[Opening RECORDS FOR THIS EXERCISE section]
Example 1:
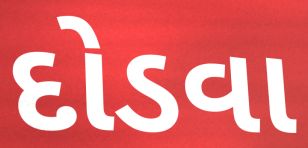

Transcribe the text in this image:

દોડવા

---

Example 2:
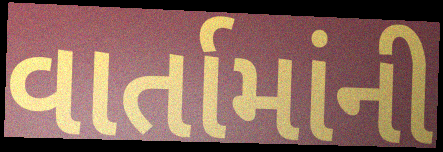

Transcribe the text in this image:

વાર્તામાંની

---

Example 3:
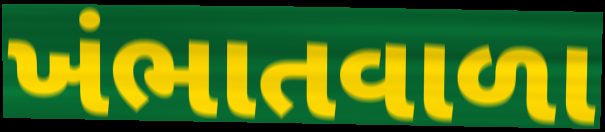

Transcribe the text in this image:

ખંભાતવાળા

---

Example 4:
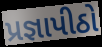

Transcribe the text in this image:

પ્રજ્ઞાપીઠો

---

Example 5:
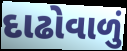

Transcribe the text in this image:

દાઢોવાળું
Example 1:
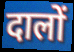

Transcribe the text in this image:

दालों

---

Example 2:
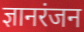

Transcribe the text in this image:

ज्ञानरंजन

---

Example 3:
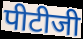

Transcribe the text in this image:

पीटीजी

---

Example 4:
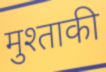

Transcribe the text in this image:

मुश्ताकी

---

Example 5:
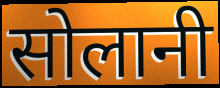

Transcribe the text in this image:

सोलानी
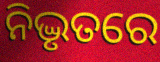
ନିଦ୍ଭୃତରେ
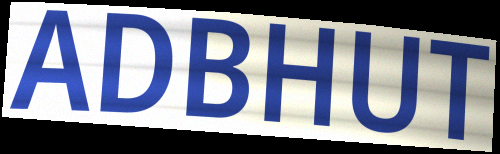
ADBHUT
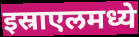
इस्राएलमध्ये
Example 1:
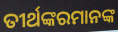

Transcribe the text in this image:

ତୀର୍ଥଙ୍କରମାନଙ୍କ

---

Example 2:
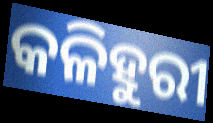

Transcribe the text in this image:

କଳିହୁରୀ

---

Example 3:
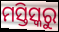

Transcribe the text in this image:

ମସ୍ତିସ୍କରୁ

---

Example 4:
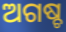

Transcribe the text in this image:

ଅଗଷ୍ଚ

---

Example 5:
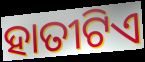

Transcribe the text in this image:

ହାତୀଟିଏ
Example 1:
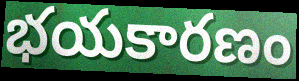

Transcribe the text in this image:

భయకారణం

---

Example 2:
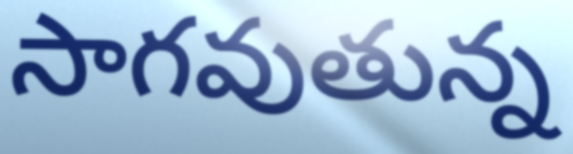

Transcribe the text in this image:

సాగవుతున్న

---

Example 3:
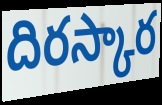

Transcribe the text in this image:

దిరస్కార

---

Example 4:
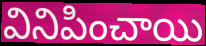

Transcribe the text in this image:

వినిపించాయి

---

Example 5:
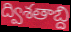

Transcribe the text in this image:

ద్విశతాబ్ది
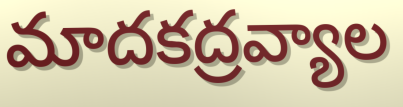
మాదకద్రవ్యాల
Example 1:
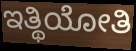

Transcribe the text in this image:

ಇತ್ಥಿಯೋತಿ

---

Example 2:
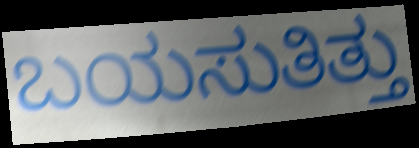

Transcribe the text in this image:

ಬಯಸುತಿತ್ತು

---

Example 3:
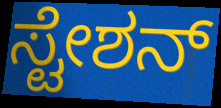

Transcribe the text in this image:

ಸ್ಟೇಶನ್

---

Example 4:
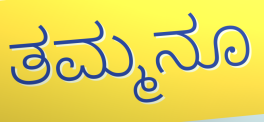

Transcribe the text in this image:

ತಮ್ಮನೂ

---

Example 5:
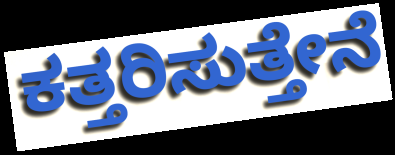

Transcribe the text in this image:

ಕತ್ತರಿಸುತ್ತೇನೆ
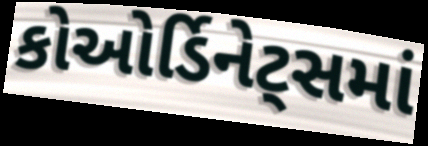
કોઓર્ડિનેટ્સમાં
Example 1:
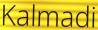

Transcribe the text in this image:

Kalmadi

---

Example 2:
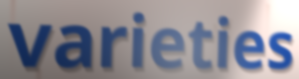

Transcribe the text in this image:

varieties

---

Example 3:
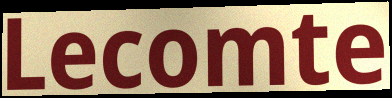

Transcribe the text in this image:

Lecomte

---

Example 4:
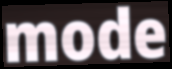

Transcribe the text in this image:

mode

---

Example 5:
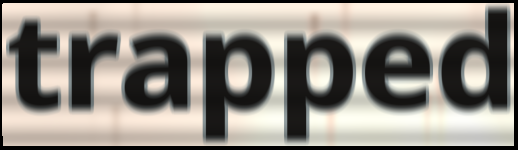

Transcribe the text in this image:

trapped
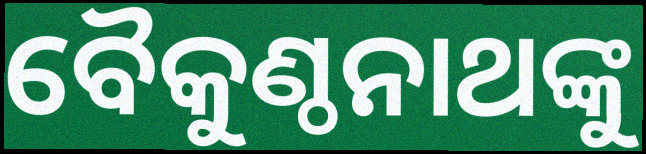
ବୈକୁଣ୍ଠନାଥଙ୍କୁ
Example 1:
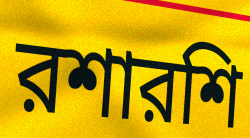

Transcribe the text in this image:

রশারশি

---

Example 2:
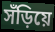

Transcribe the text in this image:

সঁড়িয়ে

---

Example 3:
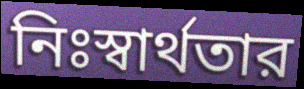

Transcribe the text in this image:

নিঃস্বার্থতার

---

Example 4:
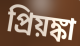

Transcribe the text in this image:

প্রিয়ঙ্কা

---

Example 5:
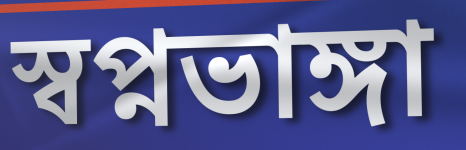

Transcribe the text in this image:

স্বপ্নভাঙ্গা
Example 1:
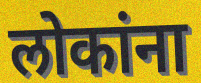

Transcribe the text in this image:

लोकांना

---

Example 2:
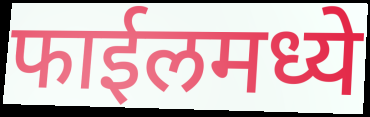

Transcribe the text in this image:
[Closing RECORDS FOR THIS EXERCISE section]
> **WHAT IS NEEDED**
Retype everything in the material word for word, minus pictures.

> **SOLUTION FOR THIS PROBLEM**
Example 1:

Transcribe the text in this image:

દોડવા

---

Example 2:

Transcribe the text in this image:

વાર્તામાંની

---

Example 3:

Transcribe the text in this image:

ખંભાતવાળા

---

Example 4:

Transcribe the text in this image:

પ્રજ્ઞાપીઠો

---

Example 5:

Transcribe the text in this image:

દાઢોવાળું
Example 1:

Transcribe the text in this image:

दालों

---

Example 2:

Transcribe the text in this image:

ज्ञानरंजन

---

Example 3:

Transcribe the text in this image:

पीटीजी

---

Example 4:

Transcribe the text in this image:

मुश्ताकी

---

Example 5:

Transcribe the text in this image:

सोलानी
ନିଦ୍ଭୃତରେ
ADBHUT
इस्राएलमध्ये
Example 1:

Transcribe the text in this image:

ତୀର୍ଥଙ୍କରମାନଙ୍କ

---

Example 2:

Transcribe the text in this image:

କଳିହୁରୀ

---

Example 3:

Transcribe the text in this image:

ମସ୍ତିସ୍କରୁ

---

Example 4:

Transcribe the text in this image:

ଅଗଷ୍ଚ

---

Example 5:

Transcribe the text in this image:

ହାତୀଟିଏ
Example 1:

Transcribe the text in this image:

భయకారణం

---

Example 2:

Transcribe the text in this image:

సాగవుతున్న

---

Example 3:

Transcribe the text in this image:

దిరస్కార

---

Example 4:

Transcribe the text in this image:

వినిపించాయి

---

Example 5:

Transcribe the text in this image:

ద్విశతాబ్ది
మాదకద్రవ్యాల
Example 1:

Transcribe the text in this image:

ಇತ್ಥಿಯೋತಿ

---

Example 2:

Transcribe the text in this image:

ಬಯಸುತಿತ್ತು

---

Example 3:

Transcribe the text in this image:

ಸ್ಟೇಶನ್

---

Example 4:

Transcribe the text in this image:

ತಮ್ಮನೂ

---

Example 5:

Transcribe the text in this image:

ಕತ್ತರಿಸುತ್ತೇನೆ
કોઓર્ડિનેટ્સમાં
Example 1:

Transcribe the text in this image:

Kalmadi

---

Example 2:

Transcribe the text in this image:

varieties

---

Example 3:

Transcribe the text in this image:

Lecomte

---

Example 4:

Transcribe the text in this image:

mode

---

Example 5:

Transcribe the text in this image:

trapped
ବୈକୁଣ୍ଠନାଥଙ୍କୁ
Example 1:

Transcribe the text in this image:

রশারশি

---

Example 2:

Transcribe the text in this image:

সঁড়িয়ে

---

Example 3:

Transcribe the text in this image:

নিঃস্বার্থতার

---

Example 4:

Transcribe the text in this image:

প্রিয়ঙ্কা

---

Example 5:

Transcribe the text in this image:

স্বপ্নভাঙ্গা
Example 1:

Transcribe the text in this image:

लोकांना

---

Example 2:

Transcribe the text in this image:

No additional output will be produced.